I work at the intersection of machine learning and materials science.
My current focus is on using data-driven approaches to understand how materials behave - especially in problems related to degradation, performance, and electrochemical systems.
Most of my work so far has been on building predictive models from experimental and engineering data. Recently, I’ve been shifting toward questions that are closer to computational materials science - how we can use ML alongside atomistic methods to study processes like catalysis and charge transport.
- Using machine learning to learn structure–property relationships
- Electrochemical systems (corrosion, catalysis, energy materials)

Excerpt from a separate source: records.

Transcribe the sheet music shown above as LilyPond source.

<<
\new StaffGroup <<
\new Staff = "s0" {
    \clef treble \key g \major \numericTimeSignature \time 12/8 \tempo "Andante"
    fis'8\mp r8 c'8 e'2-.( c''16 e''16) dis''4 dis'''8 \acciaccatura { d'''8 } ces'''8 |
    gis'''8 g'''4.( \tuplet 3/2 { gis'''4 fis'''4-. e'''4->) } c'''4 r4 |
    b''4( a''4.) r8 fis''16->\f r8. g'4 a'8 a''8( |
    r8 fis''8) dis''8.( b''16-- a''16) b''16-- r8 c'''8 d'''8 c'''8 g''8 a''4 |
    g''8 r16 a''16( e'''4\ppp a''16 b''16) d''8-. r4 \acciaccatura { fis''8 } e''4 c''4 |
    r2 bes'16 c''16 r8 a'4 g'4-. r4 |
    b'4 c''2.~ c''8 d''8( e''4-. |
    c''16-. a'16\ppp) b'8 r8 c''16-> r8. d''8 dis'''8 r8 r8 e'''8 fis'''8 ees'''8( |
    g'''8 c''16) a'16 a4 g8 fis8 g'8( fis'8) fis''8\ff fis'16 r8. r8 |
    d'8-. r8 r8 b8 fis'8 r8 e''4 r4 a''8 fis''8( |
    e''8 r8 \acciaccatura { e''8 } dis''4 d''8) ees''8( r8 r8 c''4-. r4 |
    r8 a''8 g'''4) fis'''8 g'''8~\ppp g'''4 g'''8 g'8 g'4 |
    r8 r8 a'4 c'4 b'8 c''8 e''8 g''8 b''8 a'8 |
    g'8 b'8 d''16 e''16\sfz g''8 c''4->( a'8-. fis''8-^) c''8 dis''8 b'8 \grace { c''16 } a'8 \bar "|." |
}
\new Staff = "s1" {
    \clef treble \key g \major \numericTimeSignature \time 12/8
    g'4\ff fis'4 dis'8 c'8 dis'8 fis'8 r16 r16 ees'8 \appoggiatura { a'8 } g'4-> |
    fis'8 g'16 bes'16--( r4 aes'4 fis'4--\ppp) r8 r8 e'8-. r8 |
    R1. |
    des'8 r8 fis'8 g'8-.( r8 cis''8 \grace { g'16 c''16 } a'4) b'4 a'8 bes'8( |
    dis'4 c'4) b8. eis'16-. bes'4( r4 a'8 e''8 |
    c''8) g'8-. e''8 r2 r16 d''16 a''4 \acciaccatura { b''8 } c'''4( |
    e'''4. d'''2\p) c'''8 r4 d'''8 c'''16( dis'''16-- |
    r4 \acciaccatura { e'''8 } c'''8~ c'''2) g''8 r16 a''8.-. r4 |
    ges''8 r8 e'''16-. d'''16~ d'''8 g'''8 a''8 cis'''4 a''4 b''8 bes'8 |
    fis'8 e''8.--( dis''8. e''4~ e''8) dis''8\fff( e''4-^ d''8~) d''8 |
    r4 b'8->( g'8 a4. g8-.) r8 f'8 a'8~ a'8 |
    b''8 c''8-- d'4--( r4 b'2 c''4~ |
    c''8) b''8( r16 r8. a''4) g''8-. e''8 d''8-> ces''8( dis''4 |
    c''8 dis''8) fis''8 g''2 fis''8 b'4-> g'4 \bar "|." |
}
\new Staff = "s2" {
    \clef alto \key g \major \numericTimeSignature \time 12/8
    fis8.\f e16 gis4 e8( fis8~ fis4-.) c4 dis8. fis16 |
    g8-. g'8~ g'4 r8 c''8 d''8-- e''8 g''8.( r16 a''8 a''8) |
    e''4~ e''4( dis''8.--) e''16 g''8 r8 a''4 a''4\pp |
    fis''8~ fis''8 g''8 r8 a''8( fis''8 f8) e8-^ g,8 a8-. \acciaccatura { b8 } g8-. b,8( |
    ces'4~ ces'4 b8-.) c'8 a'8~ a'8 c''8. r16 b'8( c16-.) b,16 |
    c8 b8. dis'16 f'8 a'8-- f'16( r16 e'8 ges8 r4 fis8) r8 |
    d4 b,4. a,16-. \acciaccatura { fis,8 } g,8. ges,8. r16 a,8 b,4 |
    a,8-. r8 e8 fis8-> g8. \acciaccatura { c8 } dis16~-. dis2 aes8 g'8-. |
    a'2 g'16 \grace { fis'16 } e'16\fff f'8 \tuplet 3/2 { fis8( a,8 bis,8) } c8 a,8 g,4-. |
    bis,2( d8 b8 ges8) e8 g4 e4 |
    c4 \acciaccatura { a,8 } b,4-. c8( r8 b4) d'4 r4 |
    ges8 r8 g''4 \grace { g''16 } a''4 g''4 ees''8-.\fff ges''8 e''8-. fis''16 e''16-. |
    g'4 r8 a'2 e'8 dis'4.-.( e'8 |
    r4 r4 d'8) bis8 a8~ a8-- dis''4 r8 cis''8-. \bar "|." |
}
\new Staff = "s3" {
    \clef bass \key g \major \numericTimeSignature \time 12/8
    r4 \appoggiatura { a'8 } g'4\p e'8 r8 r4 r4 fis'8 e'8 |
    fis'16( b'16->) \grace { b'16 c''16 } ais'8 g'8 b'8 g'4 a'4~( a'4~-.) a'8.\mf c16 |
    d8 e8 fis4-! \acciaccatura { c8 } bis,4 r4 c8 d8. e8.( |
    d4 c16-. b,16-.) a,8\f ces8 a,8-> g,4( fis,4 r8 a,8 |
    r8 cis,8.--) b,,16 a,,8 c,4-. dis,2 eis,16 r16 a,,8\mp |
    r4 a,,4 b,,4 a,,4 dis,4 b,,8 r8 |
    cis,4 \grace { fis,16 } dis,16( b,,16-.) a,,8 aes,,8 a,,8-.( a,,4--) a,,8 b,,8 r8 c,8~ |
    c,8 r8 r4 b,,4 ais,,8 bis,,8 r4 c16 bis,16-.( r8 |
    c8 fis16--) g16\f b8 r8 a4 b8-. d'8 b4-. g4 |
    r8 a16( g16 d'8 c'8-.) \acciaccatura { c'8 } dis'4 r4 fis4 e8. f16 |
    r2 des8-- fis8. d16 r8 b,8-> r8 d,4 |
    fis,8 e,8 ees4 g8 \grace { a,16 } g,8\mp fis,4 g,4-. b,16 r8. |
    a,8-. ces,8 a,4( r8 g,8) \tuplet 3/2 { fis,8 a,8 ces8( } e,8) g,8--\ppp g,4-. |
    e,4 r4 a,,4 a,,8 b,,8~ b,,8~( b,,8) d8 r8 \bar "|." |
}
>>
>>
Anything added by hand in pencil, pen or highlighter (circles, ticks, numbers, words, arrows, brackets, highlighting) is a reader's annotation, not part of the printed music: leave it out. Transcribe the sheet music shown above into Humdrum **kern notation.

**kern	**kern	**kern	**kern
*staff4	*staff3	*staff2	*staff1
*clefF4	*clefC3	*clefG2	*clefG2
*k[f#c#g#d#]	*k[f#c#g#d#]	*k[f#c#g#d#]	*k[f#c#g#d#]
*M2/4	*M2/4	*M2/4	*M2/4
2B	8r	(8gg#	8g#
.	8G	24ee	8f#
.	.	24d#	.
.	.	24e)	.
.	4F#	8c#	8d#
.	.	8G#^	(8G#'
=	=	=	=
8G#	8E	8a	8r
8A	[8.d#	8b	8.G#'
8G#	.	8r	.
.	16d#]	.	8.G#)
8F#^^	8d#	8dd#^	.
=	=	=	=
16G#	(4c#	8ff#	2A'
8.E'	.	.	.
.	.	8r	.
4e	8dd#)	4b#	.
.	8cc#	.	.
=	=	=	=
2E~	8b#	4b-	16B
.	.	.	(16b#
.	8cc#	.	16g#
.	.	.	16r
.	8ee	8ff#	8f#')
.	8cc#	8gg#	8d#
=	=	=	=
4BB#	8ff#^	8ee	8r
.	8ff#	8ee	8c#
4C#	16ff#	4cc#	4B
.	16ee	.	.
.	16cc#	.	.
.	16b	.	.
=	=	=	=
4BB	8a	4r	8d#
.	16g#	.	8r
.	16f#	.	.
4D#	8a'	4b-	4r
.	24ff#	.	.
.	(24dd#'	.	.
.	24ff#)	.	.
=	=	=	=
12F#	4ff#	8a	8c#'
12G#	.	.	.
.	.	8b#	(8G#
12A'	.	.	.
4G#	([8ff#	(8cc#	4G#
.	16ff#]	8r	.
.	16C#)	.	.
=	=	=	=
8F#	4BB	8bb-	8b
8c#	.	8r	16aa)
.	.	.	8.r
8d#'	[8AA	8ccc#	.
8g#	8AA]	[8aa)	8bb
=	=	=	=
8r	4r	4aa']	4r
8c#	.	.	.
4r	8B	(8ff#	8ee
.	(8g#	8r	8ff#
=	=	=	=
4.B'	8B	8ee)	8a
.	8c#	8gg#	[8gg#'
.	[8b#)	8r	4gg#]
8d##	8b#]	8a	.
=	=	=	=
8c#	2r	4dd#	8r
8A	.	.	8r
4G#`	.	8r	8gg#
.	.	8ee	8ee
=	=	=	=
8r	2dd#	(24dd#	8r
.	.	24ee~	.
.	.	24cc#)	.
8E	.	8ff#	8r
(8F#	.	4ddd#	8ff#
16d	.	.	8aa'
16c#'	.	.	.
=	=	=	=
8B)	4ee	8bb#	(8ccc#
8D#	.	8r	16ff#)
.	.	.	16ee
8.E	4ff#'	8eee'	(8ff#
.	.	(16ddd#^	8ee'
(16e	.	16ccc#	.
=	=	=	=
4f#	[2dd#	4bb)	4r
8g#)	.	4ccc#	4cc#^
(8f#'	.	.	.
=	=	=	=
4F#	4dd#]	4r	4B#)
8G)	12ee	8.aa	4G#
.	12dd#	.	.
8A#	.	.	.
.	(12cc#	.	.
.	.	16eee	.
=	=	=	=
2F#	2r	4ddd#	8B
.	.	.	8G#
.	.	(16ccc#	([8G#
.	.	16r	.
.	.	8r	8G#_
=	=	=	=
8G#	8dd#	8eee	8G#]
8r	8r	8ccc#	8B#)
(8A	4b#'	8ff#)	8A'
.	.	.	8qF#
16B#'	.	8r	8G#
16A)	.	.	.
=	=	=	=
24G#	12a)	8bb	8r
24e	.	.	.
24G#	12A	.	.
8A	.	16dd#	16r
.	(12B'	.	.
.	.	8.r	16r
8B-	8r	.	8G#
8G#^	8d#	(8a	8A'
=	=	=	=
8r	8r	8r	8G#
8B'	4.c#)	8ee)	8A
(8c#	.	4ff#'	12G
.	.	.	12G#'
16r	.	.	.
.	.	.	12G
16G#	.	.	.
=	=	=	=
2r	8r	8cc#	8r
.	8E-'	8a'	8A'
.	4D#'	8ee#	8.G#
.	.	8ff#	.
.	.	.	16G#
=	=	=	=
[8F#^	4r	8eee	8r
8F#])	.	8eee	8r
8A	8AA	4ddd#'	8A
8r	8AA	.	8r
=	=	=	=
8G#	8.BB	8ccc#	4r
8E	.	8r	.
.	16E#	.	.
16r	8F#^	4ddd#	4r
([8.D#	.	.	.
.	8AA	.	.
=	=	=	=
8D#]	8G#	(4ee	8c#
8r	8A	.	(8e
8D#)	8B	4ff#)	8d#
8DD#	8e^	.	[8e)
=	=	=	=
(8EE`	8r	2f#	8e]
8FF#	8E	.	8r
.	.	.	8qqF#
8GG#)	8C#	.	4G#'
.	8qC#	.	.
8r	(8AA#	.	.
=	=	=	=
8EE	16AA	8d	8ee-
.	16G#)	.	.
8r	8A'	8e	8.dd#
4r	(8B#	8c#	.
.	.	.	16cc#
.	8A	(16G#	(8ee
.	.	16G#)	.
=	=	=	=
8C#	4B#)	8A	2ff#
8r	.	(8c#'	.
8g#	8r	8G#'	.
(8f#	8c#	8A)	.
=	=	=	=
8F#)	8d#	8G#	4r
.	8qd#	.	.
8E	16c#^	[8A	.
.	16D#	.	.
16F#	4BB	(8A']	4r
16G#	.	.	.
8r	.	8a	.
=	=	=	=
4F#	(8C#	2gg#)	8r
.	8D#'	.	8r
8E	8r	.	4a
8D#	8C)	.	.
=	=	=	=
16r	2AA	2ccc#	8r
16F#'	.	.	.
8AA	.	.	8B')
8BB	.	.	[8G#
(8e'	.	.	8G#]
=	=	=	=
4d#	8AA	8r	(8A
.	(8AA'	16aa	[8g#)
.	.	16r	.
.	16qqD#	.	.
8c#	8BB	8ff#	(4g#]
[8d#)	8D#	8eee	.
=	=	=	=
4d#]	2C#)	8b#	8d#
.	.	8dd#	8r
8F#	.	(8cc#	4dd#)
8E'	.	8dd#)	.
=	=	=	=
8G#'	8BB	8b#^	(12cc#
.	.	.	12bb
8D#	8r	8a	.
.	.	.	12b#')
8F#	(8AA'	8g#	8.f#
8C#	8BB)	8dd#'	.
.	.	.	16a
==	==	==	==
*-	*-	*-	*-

- Moving from experimental datasets to computational/atomistic modeling
- Building simple, reliable models that actually explain something
- Predicting fatigue strength of alloy steels using ML
- Analyzing corrosion behavior from experimental data
- Studying how processing conditions affect material performance
These projects are small, but they all follow the same idea:
start with real data to build a model → extract insight, not just accuracy
Right now, I’m working on strengthening my foundation in computational materials science - especially atomistic modeling and its integration with machine learning.
I’m particularly interested in problems like:
- electrocatalysis
- reaction mechanisms at surfaces
- data-driven approaches to energy materials
I’m still early in this transition from applied ML towards computational materials.
This GitHub is a record of that progression - from data-driven engineering problems toward more physics-based and atomistic approaches.